I wrote on dialog tonight that Christianity is a culture. Clearly other cultures have liturgies of their own, pointless rituals that are carried on largely for the sake of continuity. Maybe that's what worship is, in general, the community presenting itself in thanks that it has endured thus far and in hope that it will endure still further. I wonder if the secular world can produce worship, in that sense, whether a secular liturgy is possible -- and I also wonder if, in a secular world, the older liturgies of subcultures can long endure. Certainly in previous world empires, it was assumed that the subjects would have their own liturgies, and they would either be tolerated or would be compelled to conform to the imperial liturgy. But to continue the liturgy when the world believes, in its heart of hearts, that having a liturgy is stupid and pointless? That it's a sign of weakness? That participation in it is virtually a signed confession of ignorance and stupidity, of not being able to get over the past?
We've had proposals for replacement liturgies over the course of the modern period -- the two with which I'm most familiar are the turn to "nature" and the turn to literature. The turn to nature is still given token honor in the many nature-themed "motivational" posters that litter our classrooms and our offices, but it's difficult to sustain a devotion to nature when it turns out that everything we value depends on destroying nature. Matthew Arnold thought that literature could and should fill most of the functions that religion did in the past; it is not by accident that we post-Victorians were bequeathed a "canon" of literature.
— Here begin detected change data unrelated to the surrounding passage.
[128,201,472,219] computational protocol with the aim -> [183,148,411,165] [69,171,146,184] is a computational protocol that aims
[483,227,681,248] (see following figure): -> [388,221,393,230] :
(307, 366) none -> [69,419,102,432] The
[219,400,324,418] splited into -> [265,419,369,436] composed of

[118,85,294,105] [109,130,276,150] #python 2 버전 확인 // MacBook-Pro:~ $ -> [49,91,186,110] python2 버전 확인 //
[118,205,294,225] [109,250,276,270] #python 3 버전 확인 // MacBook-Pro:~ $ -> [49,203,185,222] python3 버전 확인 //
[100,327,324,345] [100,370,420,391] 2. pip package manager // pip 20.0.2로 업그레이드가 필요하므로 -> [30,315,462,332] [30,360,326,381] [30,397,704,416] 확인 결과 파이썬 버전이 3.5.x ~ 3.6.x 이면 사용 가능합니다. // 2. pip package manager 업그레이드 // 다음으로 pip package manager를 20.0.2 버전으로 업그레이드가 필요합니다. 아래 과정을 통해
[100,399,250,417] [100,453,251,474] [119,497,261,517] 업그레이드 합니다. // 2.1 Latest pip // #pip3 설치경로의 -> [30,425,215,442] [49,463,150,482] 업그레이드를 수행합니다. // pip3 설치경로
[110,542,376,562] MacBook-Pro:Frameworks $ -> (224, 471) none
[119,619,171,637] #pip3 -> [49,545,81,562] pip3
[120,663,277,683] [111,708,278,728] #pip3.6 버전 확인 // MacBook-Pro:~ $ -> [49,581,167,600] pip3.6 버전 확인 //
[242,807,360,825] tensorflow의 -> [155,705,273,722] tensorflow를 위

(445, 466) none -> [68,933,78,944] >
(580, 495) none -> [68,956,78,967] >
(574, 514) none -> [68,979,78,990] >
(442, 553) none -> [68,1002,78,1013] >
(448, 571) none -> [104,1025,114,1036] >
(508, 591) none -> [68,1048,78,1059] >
That dream was undone, however, by the solitary nature of reading in the modern world and by the aggressive incomprehensibility of high modernism.
Worship, in order to function properly, must be a communal event. Through the 20th century, we have had the movie theater for our place of worship (I owe this insight to Kurt Vonnegut), but the home entertainment center is destroying even that. It would appear that the only alternative that has had even localized success has been the nationalistic political rally, as practiced by Hitler -- or else, perhaps, the revolution as practiced by Lenin.
Sometimes I honestly don't know how I get from the beginning to the end of these things. If a post is sufficiently long, the ending is almost always a surprise.